Plain-text document sources:
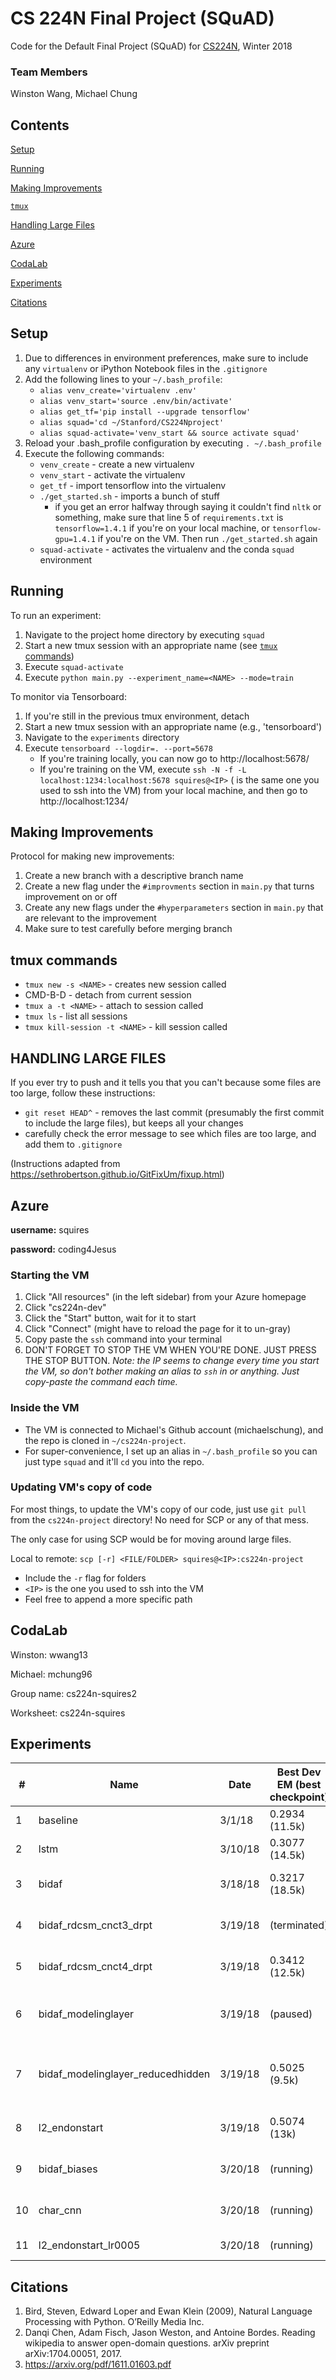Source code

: # CS 224N Final Project (SQuAD)
Code for the Default Final Project (SQuAD) for [CS224N](http://web.stanford.edu/class/cs224n/), Winter 2018

### Team Members
Winston Wang, Michael Chung

## Contents
[Setup](#setup)

[Running](#running)

[Making Improvements](#making-improvements)

[`tmux`](#tmux-commands)

[Handling Large Files](#handling-large-files)

[Azure](#azure)

[CodaLab](#codalab)

[Experiments](#experiments)

[Citations](#citations)

## Setup
1. Due to differences in environment preferences, make sure to include any `virtualenv` or iPython Notebook files in the `.gitignore`
2. Add the following lines to your `~/.bash_profile`:
    * `alias venv_create='virtualenv .env'`
    * `alias venv_start='source .env/bin/activate'`
    * `alias get_tf='pip install --upgrade tensorflow'`
    * `alias squad='cd ~/Stanford/CS224Nproject'`
    * `alias squad-activate='venv_start && source activate squad'`
3. Reload your .bash_profile configuration by executing `. ~/.bash_profile`
4. Execute the following commands:
	* `venv_create` - create a new virtualenv
	* `venv_start` - activate the virtualenv
	* `get_tf` - import tensorflow into the virtualenv
	* `./get_started.sh` - imports a bunch of stuff
		* if you get an error halfway through saying it couldn't find `nltk` or something, make sure that line 5 of `requirements.txt` is `tensorflow=1.4.1` if you're on your local machine, or `tensorflow-gpu=1.4.1` if you're on the VM. Then run `./get_started.sh` again
	* `squad-activate` - activates the virtualenv and the conda `squad` environment

## Running
To run an experiment:
1. Navigate to the project home directory by executing `squad`
2. Start a new tmux session with an appropriate name (see [`tmux` commands](#tmux-commands))
3. Execute `squad-activate`
4. Execute `python main.py --experiment_name=<NAME> --mode=train`

To monitor via Tensorboard:
1. If you're still in the previous tmux environment, detach
2. Start a new tmux session with an appropriate name (e.g., 'tensorboard')
3. Navigate to the `experiments` directory
4. Execute `tensorboard --logdir=. --port=5678`
	* If you're training locally, you can now go to http://localhost:5678/
	* If you're training on the VM, execute `ssh -N -f -L localhost:1234:localhost:5678 squires@<IP>` (<IP> is the same one you used to ssh into the VM) from your local machine, and then go to http://localhost:1234/

## Making Improvements
Protocol for making new improvements:
1. Create a new branch with a descriptive branch name
2. Create a new flag under the `#improvments` section in `main.py` that turns improvement on or off
3. Create any new flags under the `#hyperparameters` section in `main.py` that are relevant to the improvement
4. Make sure to test carefully before merging branch

## tmux commands
* `tmux new -s <NAME>` - creates new session called <NAME>
* CMD-B-D - detach from current session
* `tmux a -t <NAME>` - attach to session called <NAME>
* `tmux ls` - list all sessions
* `tmux kill-session -t <NAME>` - kill session called <NAME>

## HANDLING LARGE FILES
If you ever try to push and it tells you that you can't because some files are too large, follow these instructions:
* `git reset HEAD^` - removes the last commit (presumably the first commit to include the large files), but keeps all your changes
* carefully check the error message to see which files are too large, and add them to `.gitignore`

(Instructions adapted from https://sethrobertson.github.io/GitFixUm/fixup.html)

## Azure
**username:** squires

**password:** coding4Jesus

### Starting the VM
1. Click "All resources" (in the left sidebar) from your Azure homepage
2. Click "cs224n-dev"
3. Click the "Start" button, wait for it to start
4. Click "Connect" (might have to reload the page for it to un-gray)
5. Copy paste the `ssh` command into your terminal
6. DON'T FORGET TO STOP THE VM WHEN YOU'RE DONE. JUST PRESS THE STOP BUTTON.
*Note: the IP seems to change every time you start the VM, so don't bother making an alias to `ssh` in or anything. Just copy-paste the command each time.*

### Inside the VM
* The VM is connected to Michael's Github account (michaelschung), and the repo is cloned in `~/cs224n-project`.
* For super-convenience, I set up an alias in `~/.bash_profile` so you can just type `squad` and it'll `cd` you into the repo.

### Updating VM's copy of code
For most things, to update the VM's copy of our code, just use `git pull` from the `cs224n-project` directory! No need for SCP or any of that mess.

The only case for using SCP would be for moving around large files.

Local to remote:
`scp [-r] <FILE/FOLDER> squires@<IP>:cs224n-project`
* Include the `-r` flag for folders
* `<IP>` is the one you used to ssh into the VM
* Feel free to append a more specific path

## CodaLab
Winston: wwang13

Michael: mchung96

Group name: cs224n-squires2

Worksheet: cs224n-squires

## Experiments
| # | **Name** | **Date** | **Best Dev EM (best checkpoint)** | **Best Dev F1 (iterations)** | Notes | New best? |
| - | -------- | -------- | ---------------------------- | ---------------------------- | ----- | --------- |
| 1 | baseline | 3/1/18 | 0.2934 (11.5k) | 0.4050 (16k) | default | Y |
| 2 | lstm | 3/10/18 | 0.3077 (14.5k) | 0.4182 (16k) | using LSTM (instead of GRU) cells in RNN | Y |
| 3 | bidaf | 3/18/18 | 0.3217 (18.5k) | 0.4426 (18.5k) | BiDAF using slice, concat3, and no dropout | Y |
| 4 | bidaf_rdcsm_cnct3_drpt | 3/19/18 | (terminated) | (terminated) | BiDAF using reduce_sum, concat3, and dropout | N |
| 5 | bidaf_rdcsm_cnct4_drpt | 3/19/18 | 0.3412 (12.5k) | 0.4598 (14.5k) | BiDAF using reduce_sum, concat4, and dropout | Y |
| 6 | bidaf_modelinglayer | 3/19/18 | (paused) | (paused) | experiment #5 with modeling layer (utilizes CPU, so about 25% slower) | (paused) |
| 7 | bidaf_modelinglayer_reducedhidden | 3/19/18 | 0.5025 (9.5k) | 0.6509 (9.5k) | lowered hidden size for modeling layer from 200 to 20 (50 broke after 2323 iterations) | Y |
| 8 | l2_endonstart | 3/19/18 | 0.5074 (13k) | 0.6580 (13.5k) | experiment #7 with l2=0.0001, end_on_start | Y |
| 9 | bidaf_biases | 3/20/18 | (running) | (running) | experiment #8 with biases in the BiDAF layer | (running) |
| 10 | char_cnn | 3/20/18 | (running) | (running) | experiment #8 with character_cnn=True, batch_size=80 | (running) |
| 11 | l2_endonstart_lr0005 | 3/20/18 | (running) | (running) | experiment #8 with learning_rate=0.0005 | (running) |

## Citations
1. Bird, Steven, Edward Loper and Ewan Klein (2009), Natural Language Processing with Python. O’Reilly Media Inc.
2. Danqi Chen, Adam Fisch, Jason Weston, and Antoine Bordes. Reading wikipedia to answer open-domain questions. arXiv preprint arXiv:1704.00051, 2017.
3. https://arxiv.org/pdf/1611.01603.pdf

● **Instructions for the task**
Within the entries, count the lines containing the string "error" and state nothing but the result.

● **Answer box**
2